▶ **ACTIVITY**
Copy nothing but the lines from the opening of the entries through the line that contains "pyautogui.click(98, 192)", exactly as written. Drop the pictures.

Start of DATASET CONTENT

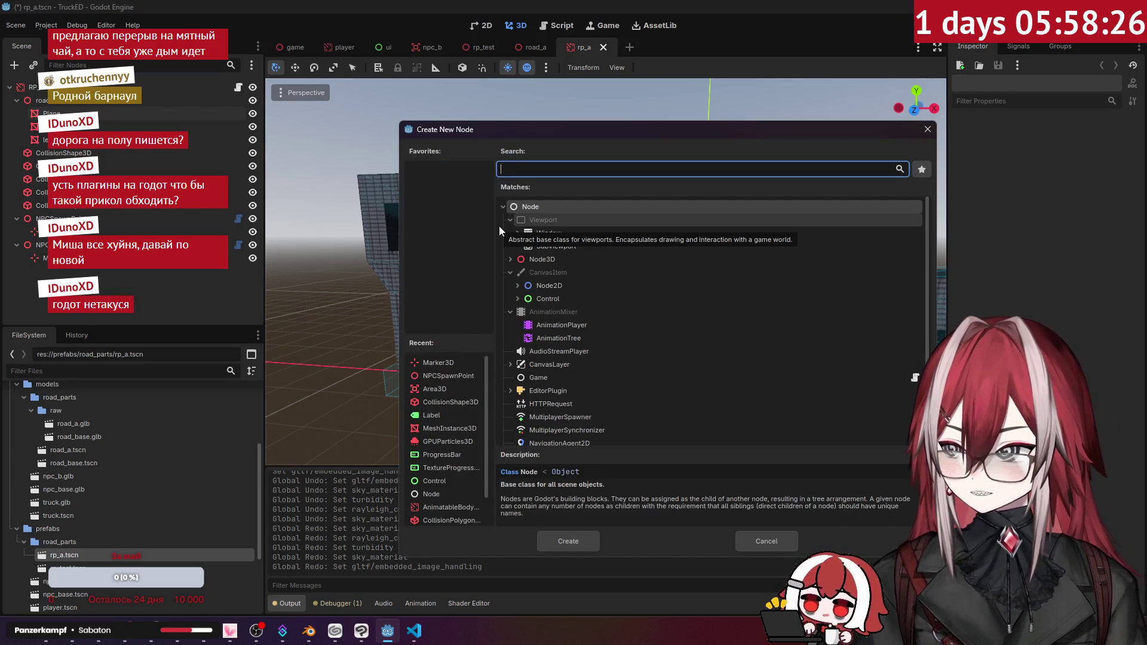
pyautogui.write('colli')
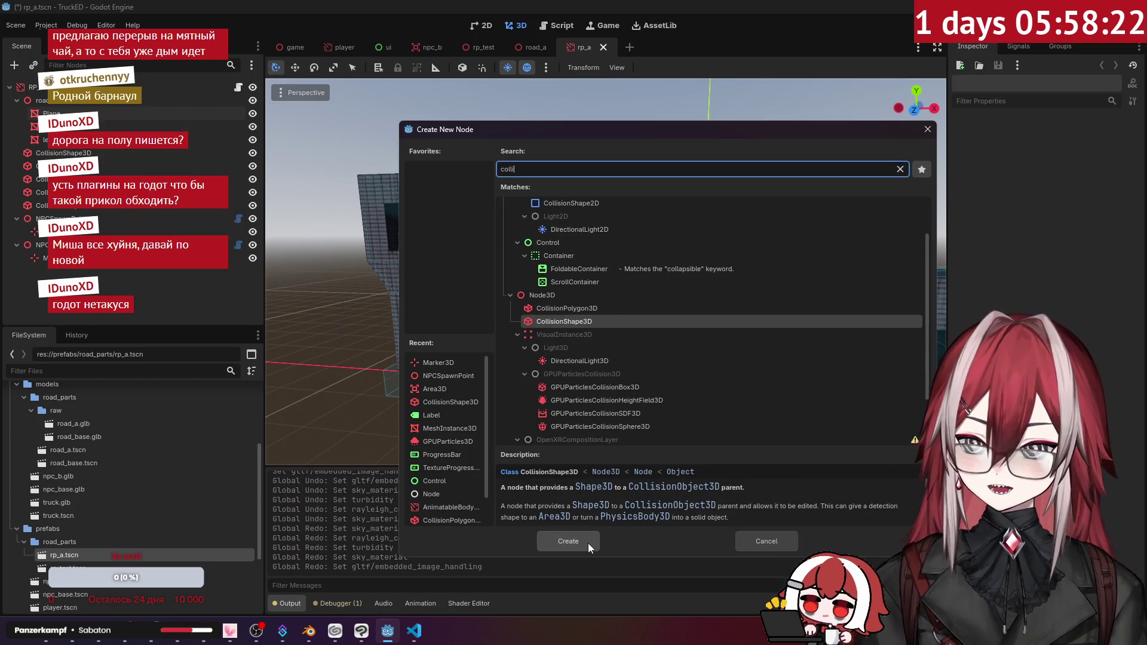
pyautogui.click(588, 543)
# - Compare the building meshes and the existing CollisionShape3D3 to CollisionShape3D5 shape settings
pyautogui.click(1133, 140)
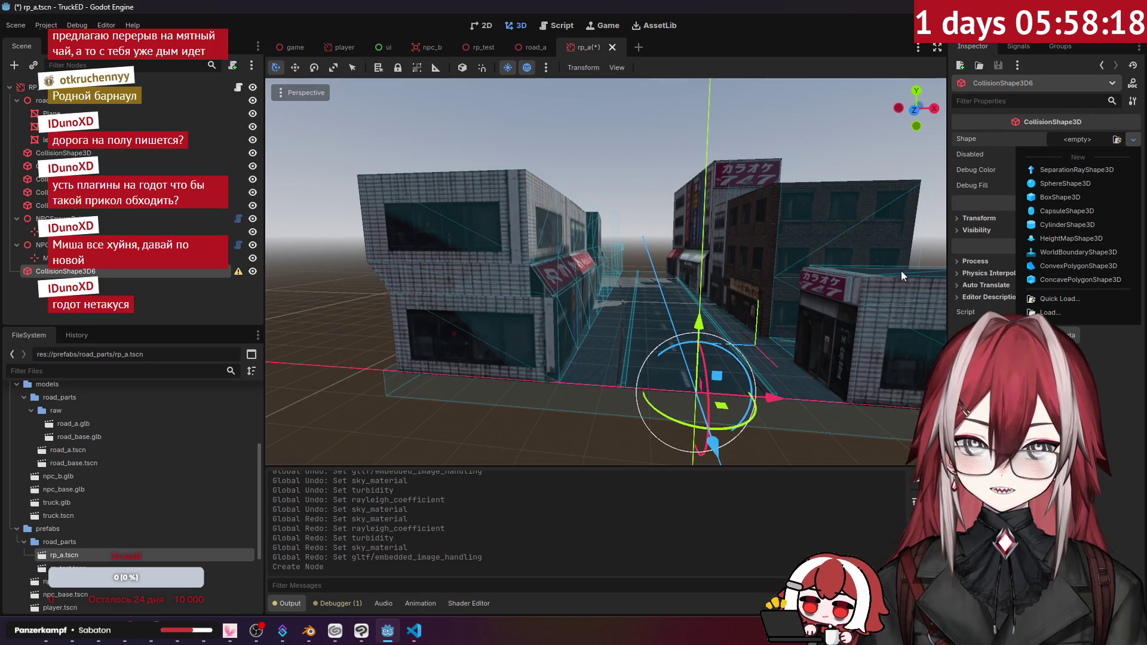
pyautogui.click(114, 140)
pyautogui.click(114, 140)
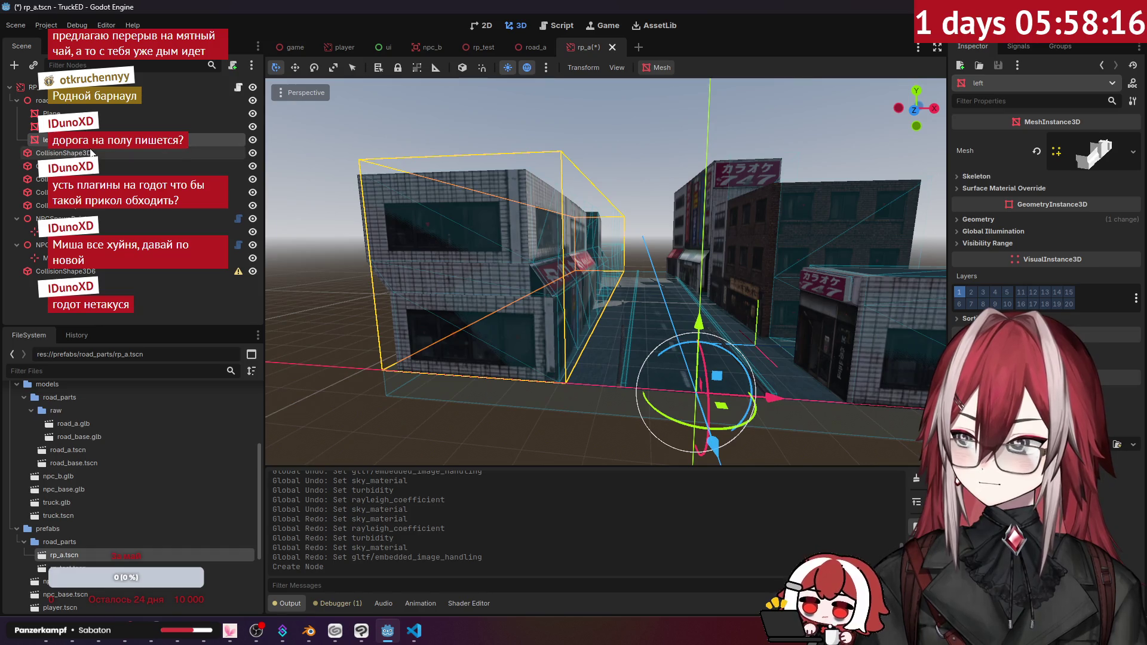
pyautogui.click(474, 203)
pyautogui.click(474, 203)
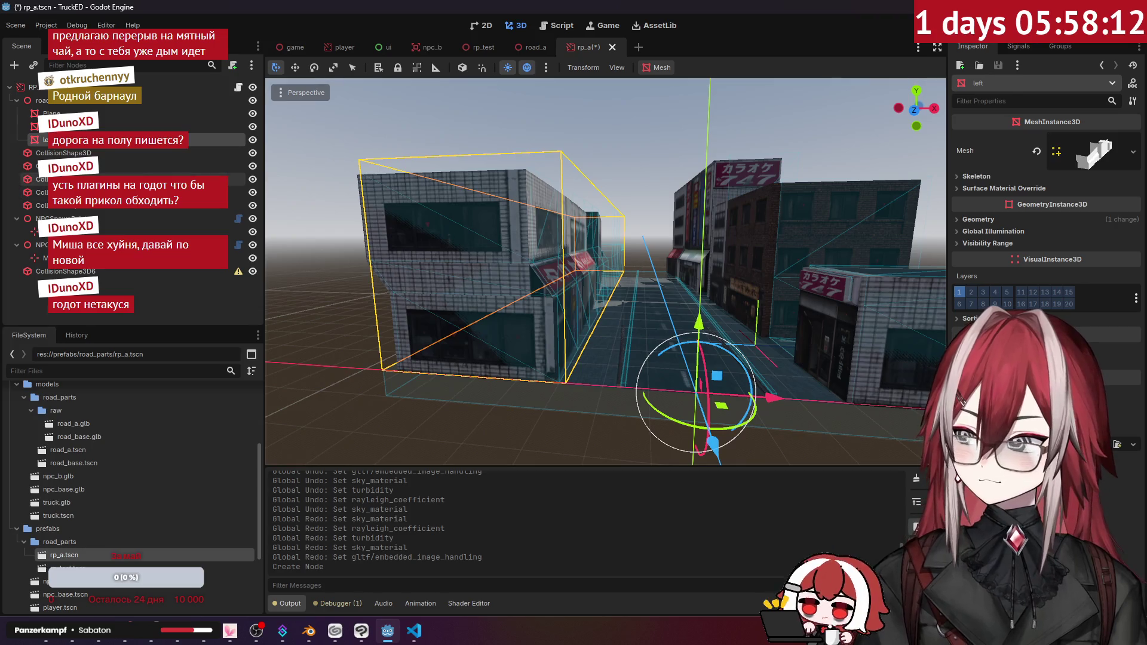
pyautogui.click(99, 167)
pyautogui.click(98, 178)
pyautogui.click(98, 205)
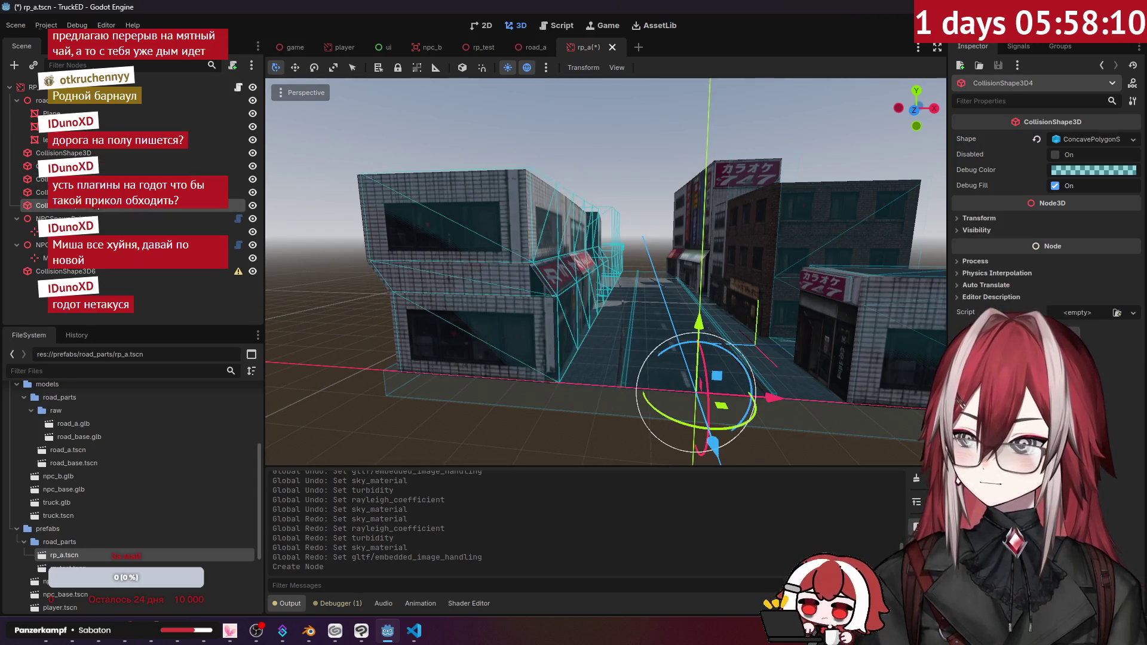
pyautogui.click(98, 192)
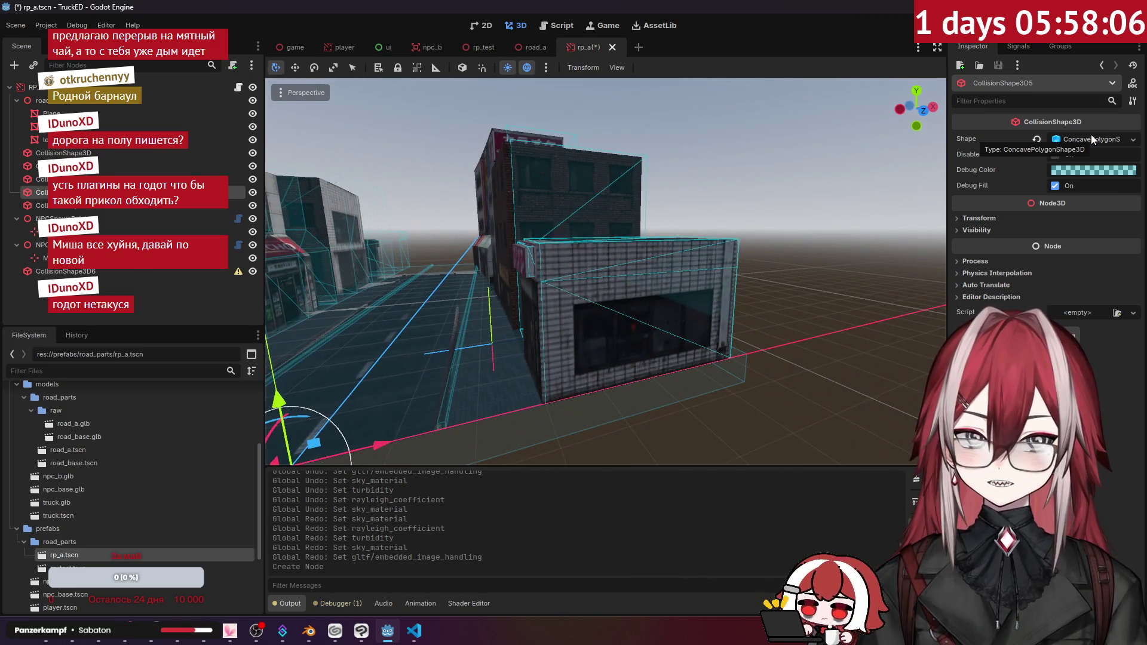
# - Give CollisionShape3D6 a new ConcavePolygonShape3D shape and expand its settings
pyautogui.click(66, 272)
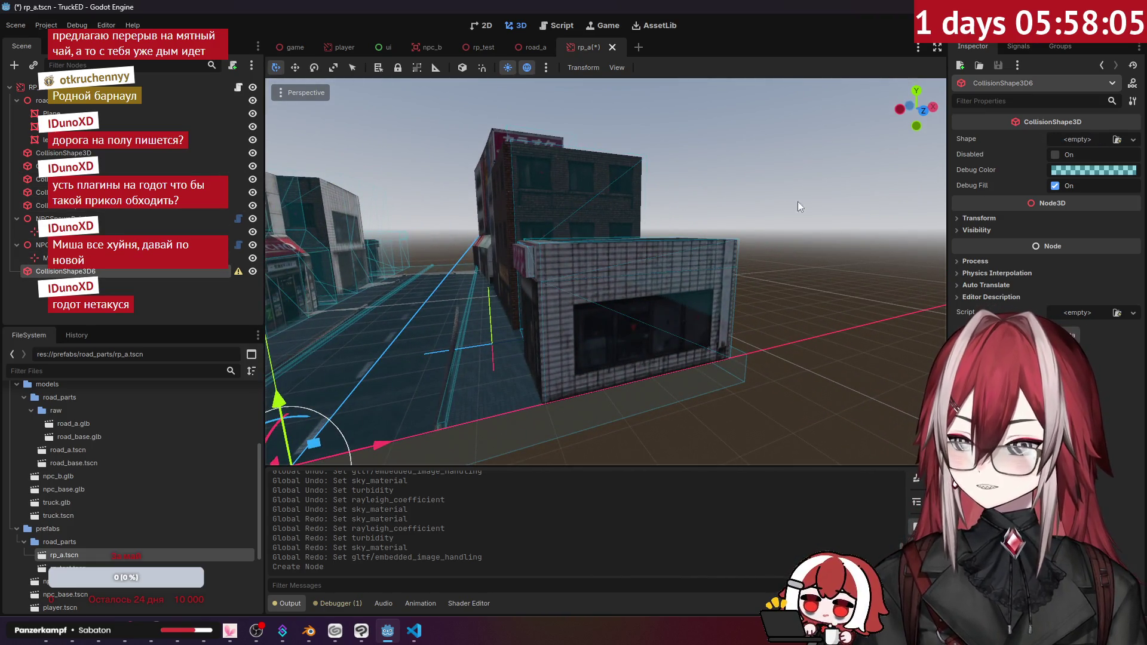
pyautogui.click(1133, 140)
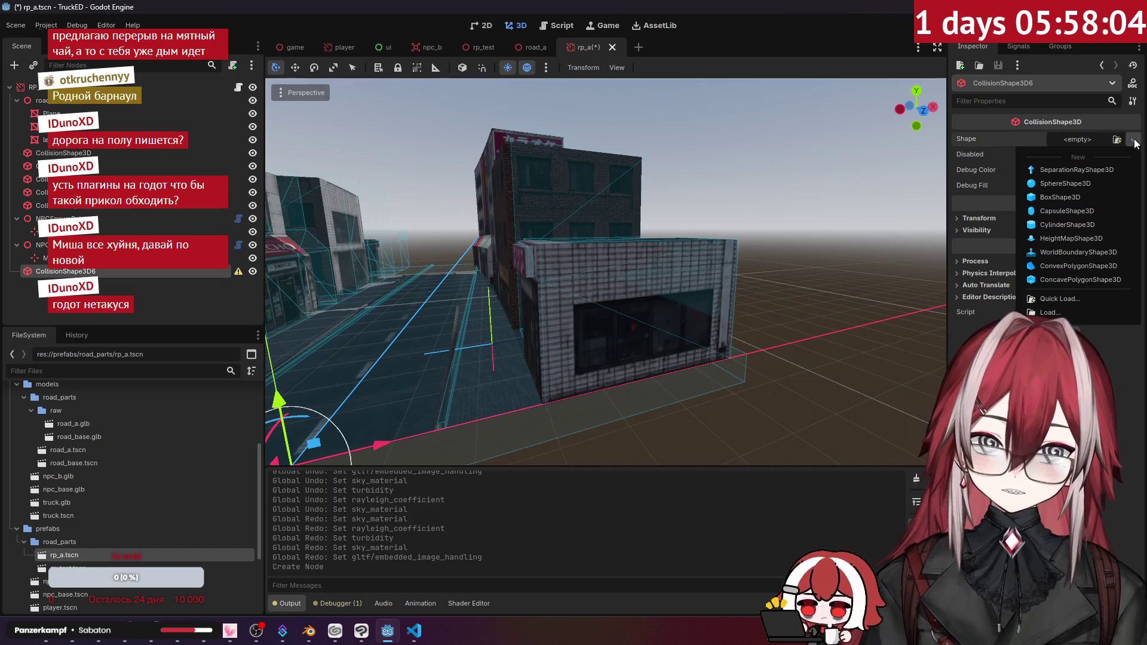
pyautogui.click(1123, 281)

End of DATASET CONTENT

▶ **ANSWER TO THIS EXERCISE**
pyautogui.write('colli')
pyautogui.click(588, 543)
# - Compare the building meshes and the existing CollisionShape3D3 to CollisionShape3D5 shape settings
pyautogui.click(1133, 140)
pyautogui.click(114, 140)
pyautogui.click(114, 140)
pyautogui.click(474, 203)
pyautogui.click(474, 203)
pyautogui.click(99, 167)
pyautogui.click(98, 178)
pyautogui.click(98, 205)
pyautogui.click(98, 192)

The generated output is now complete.